The nature and purpose of this elective procedure and the complications and side effects have been fully explained to me. Alternative treatments and their risks and benefits have been explained to me and I understand that I have a right to refuse treatment. I agree to adhere to all safety precautions and instructions after the treatment. I have been instructed in and understand post treatment instructions and have been offered a written copy of them. I understand that no refunds will be given for treatments received. No guarantee has been given by anyone as to the results that may be obtained by this treatment.

I have read this informed consent and certify that I understand its contents in full. All of my questions have been answered to my satisfaction and I consent to the terms of this agreement. I have had enough time to consider the information given me and feel that I am sufficiently advised to consent to this procedure. I accept the risks and complications of the procedure. I certify if any changes occur in my medical history I will notify the office.

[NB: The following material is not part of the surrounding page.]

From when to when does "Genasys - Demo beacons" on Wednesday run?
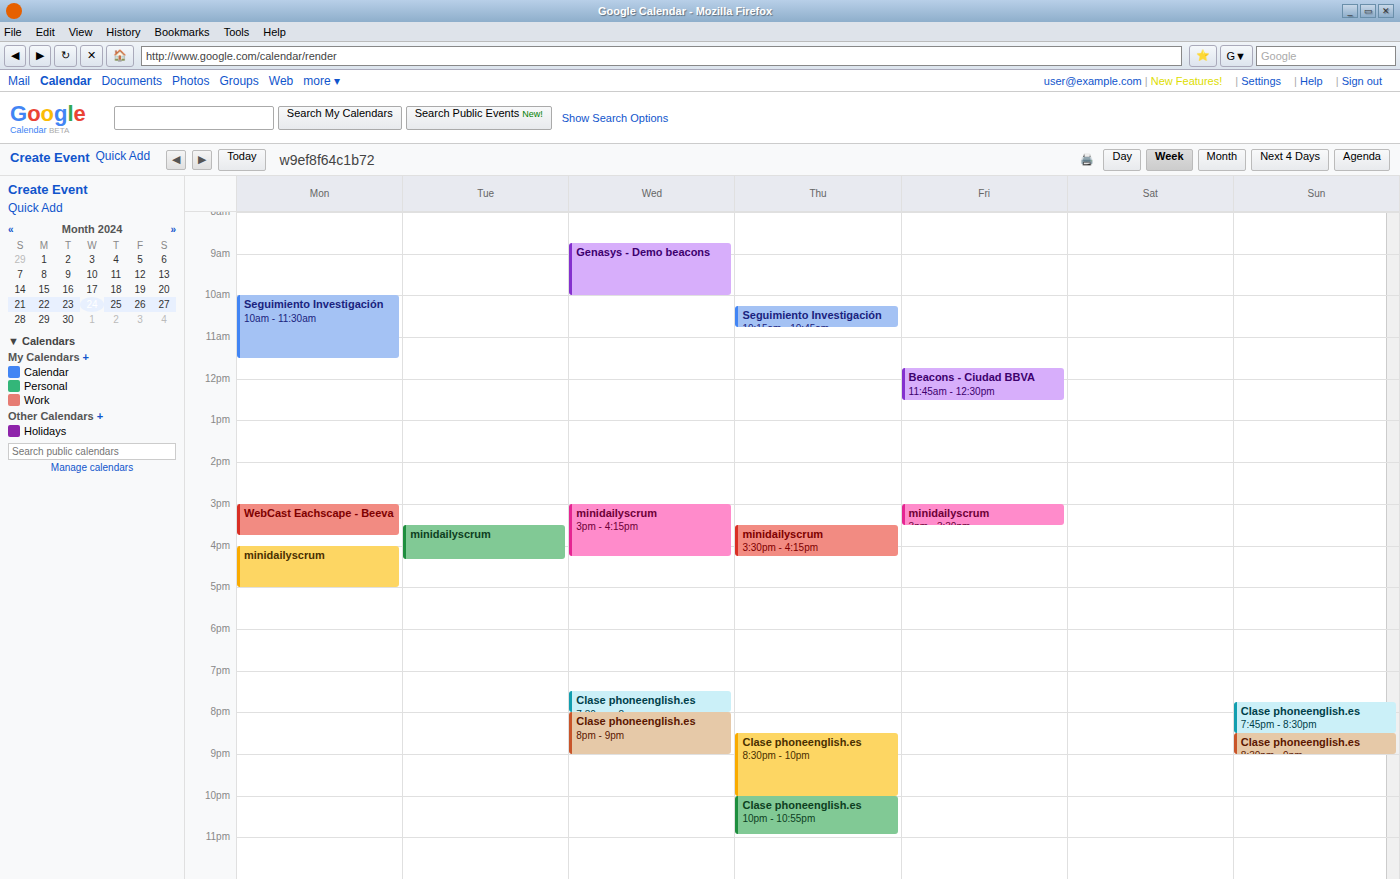
8:45 AM to 10:00 AM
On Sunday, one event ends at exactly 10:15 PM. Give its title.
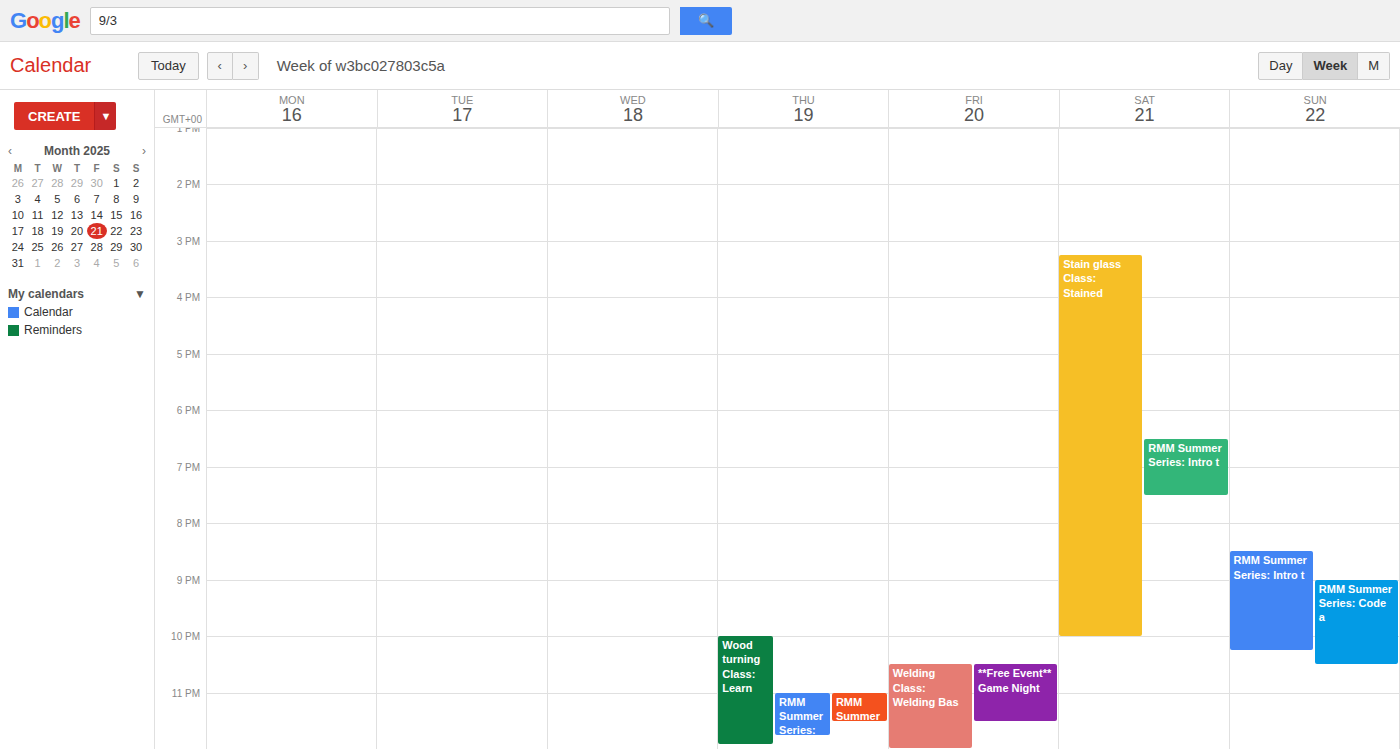
"RMM Summer Series: Intro t"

I hereby give my voluntary consent to this elective procedure and release the facility, medical staff, and specific technicians from liability associated with the procedure. I certify that I am a competent adult of at least 18 years of age and am not under the influence of alcohol or drugs. This consent form is freely and voluntarily executed and shall be binding upon my spouse, relatives, legal representatives, heirs, administrators, successors and assigns.

I agree, if I should have any questions or concerns regarding my treatment / results I will notify this office at immediately so that timely follow-up and intervention can be provided.